Il me regarde, allume sa clope : 

- Absolument pas !

Ma fascination venait de chuter. Ce n'était certainement pas grâce à l’argent qu’il gagnait qu’il avait pu se payer son costume…

***

- Dis-moi, la spé cinéma au lycée elle est bien ?

- Oh non… Moi ça ne m'intéresse pas, je me suis mise dans cette spé comme ça, me répond l’une des filles.

- Ah ouais ? … 

Ma tentative d’approche sur le cinéma venait de s’écrouler. Pourtant l’espoir fait vivre. J'accours auprès d’une autre fille de la spécialité.

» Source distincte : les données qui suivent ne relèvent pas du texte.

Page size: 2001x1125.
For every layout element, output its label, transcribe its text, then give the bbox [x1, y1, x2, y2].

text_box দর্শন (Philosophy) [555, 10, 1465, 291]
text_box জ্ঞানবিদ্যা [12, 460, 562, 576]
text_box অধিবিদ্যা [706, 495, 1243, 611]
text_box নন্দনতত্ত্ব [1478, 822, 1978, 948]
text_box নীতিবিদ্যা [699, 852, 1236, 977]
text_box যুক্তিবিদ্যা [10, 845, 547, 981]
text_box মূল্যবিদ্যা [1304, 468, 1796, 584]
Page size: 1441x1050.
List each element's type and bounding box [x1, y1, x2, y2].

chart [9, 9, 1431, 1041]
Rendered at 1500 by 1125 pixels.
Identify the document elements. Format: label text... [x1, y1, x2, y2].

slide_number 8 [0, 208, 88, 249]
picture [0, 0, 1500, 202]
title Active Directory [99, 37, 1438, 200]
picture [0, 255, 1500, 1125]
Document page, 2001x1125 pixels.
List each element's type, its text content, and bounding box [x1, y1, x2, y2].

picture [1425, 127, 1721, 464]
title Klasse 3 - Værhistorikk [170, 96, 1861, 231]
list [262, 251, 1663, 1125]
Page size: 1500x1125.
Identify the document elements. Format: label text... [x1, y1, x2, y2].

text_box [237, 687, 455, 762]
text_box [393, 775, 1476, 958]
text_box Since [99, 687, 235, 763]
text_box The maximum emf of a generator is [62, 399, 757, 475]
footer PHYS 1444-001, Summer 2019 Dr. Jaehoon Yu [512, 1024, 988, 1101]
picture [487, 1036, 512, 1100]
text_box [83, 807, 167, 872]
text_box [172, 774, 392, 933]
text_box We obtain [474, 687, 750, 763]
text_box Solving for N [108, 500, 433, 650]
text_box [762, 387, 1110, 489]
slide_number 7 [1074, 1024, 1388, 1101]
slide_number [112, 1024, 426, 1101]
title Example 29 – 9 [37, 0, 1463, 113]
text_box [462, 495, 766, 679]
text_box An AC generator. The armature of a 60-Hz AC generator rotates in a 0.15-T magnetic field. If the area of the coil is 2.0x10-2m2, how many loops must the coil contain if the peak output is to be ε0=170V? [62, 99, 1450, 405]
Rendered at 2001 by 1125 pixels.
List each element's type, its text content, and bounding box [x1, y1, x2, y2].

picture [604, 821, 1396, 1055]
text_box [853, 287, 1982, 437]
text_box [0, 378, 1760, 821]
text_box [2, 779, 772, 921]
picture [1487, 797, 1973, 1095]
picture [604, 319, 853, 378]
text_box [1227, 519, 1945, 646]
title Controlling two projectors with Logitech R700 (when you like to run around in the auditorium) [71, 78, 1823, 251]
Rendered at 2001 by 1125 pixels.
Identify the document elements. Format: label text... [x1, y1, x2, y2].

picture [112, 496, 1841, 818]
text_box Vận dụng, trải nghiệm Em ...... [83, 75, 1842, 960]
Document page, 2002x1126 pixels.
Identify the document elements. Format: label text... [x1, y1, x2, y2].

- Dis-moi, la spé cinéma au lycée elle est bien ?

- Je ne suis pas venu de l’année.

Encore. La déception est un sentiment à rebours qui ne submerge qu’une fois au fond. La suivante doit forcément être une passionnée (comme moi), qui a dû voir Taxi Driver, le Parrain, Apocalypse now ou même Scarface et Casablanca ! 

- Dis-moi, la spé cinéma au lycée elle est bien ?

- Franchement c’est incroyable.

- Ah oui, vous y faites quoi ?

- On regarde des films, des exos mais surtout des cours.

L’espoir renaît au fond de cette mouise. La conversation avance parfaitement sur les points de vue techniques et matériels. Cependant, ce qui m’intéresse c’est surtout le cerveau de celui qui produit une œuvre. Ce que j’entends par là, c’est comment elle voit le cinéma et l’art.